> **Work instruction**
Leave the images out and repeat the data exactly as given.

> **Given material**
Start of Block

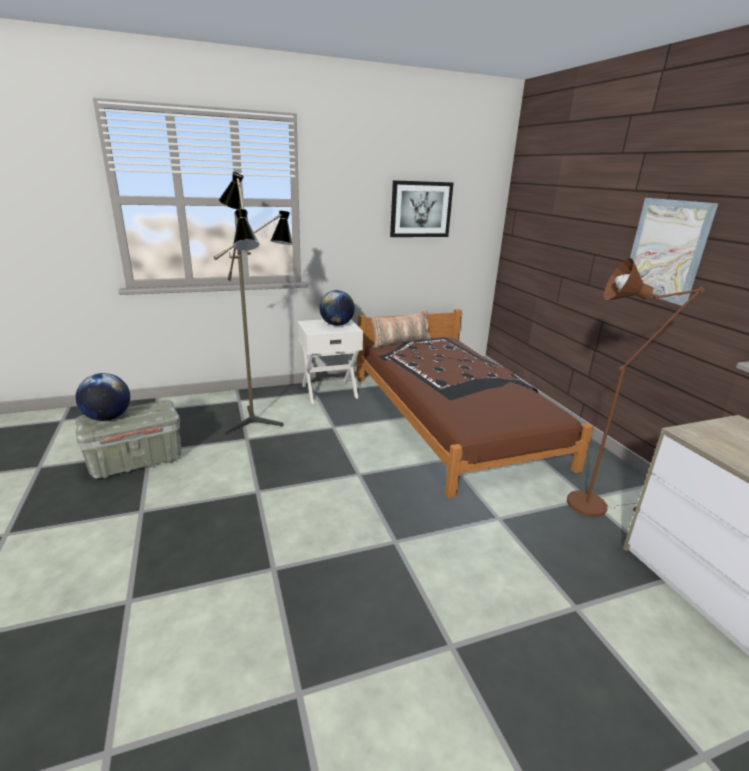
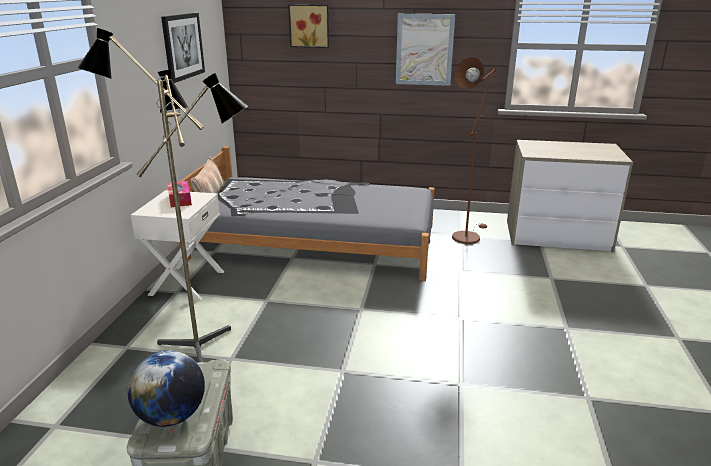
camera: 60 degrees left, 0 degrees up
globe [319,290,355,326] -> tissue box [167,181,192,207]
brown bed [357,309,594,499] -> grey bed [177,146,435,281]
none -> picture [288,4,329,48]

End of Block

> **Answer box**
camera: 60 degrees left, 0 degrees up
globe [319,290,355,326] -> tissue box [167,181,192,207]
brown bed [357,309,594,499] -> grey bed [177,146,435,281]
none -> picture [288,4,329,48]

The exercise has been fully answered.